* Exercise aim
Each record below must be retyped exactly, with nothing left out.

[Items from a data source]
□ □ □ □ □
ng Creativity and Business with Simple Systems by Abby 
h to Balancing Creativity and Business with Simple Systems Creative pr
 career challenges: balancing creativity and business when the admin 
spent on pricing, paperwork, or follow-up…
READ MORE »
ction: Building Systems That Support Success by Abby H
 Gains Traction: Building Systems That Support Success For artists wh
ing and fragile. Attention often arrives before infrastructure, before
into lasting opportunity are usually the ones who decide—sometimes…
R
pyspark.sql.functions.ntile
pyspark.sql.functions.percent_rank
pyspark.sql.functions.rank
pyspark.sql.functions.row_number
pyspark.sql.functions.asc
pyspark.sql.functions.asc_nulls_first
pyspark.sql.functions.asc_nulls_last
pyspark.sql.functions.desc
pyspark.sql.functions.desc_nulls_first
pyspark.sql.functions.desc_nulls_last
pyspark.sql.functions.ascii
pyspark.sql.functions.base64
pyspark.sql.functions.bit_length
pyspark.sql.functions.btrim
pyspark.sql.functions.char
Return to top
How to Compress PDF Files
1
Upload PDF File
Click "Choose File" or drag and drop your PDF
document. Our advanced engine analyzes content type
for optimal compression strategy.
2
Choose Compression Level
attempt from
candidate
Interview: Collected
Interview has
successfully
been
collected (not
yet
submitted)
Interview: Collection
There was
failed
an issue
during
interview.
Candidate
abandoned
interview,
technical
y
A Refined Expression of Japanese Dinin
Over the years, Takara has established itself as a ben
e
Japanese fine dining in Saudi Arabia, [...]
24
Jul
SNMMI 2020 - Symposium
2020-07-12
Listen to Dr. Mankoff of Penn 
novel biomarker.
□ □ □ □ □
* Result for this task
ng Creativity and Business with Simple Systems by Abby 
h to Balancing Creativity and Business with Simple Systems Creative pr
 career challenges: balancing creativity and business when the admin 
spent on pricing, paperwork, or follow-up…
READ MORE »
ction: Building Systems That Support Success by Abby H
 Gains Traction: Building Systems That Support Success For artists wh
ing and fragile. Attention often arrives before infrastructure, before
into lasting opportunity are usually the ones who decide—sometimes…
R
pyspark.sql.functions.ntile
pyspark.sql.functions.percent_rank
pyspark.sql.functions.rank
pyspark.sql.functions.row_number
pyspark.sql.functions.asc
pyspark.sql.functions.asc_nulls_first
pyspark.sql.functions.asc_nulls_last
pyspark.sql.functions.desc
pyspark.sql.functions.desc_nulls_first
pyspark.sql.functions.desc_nulls_last
pyspark.sql.functions.ascii
pyspark.sql.functions.base64
pyspark.sql.functions.bit_length
pyspark.sql.functions.btrim
pyspark.sql.functions.char
Return to top
How to Compress PDF Files
1
Upload PDF File
Click "Choose File" or drag and drop your PDF
document. Our advanced engine analyzes content type
for optimal compression strategy.
2
Choose Compression Level
attempt from
candidate
Interview: Collected
Interview has
successfully
been
collected (not
yet
submitted)
Interview: Collection
There was
failed
an issue
during
interview.
Candidate
abandoned
interview,
technical
y
A Refined Expression of Japanese Dinin
Over the years, Takara has established itself as a ben
e
Japanese fine dining in Saudi Arabia, [...]
24
Jul
SNMMI 2020 - Symposium
2020-07-12
Listen to Dr. Mankoff of Penn 
novel biomarker.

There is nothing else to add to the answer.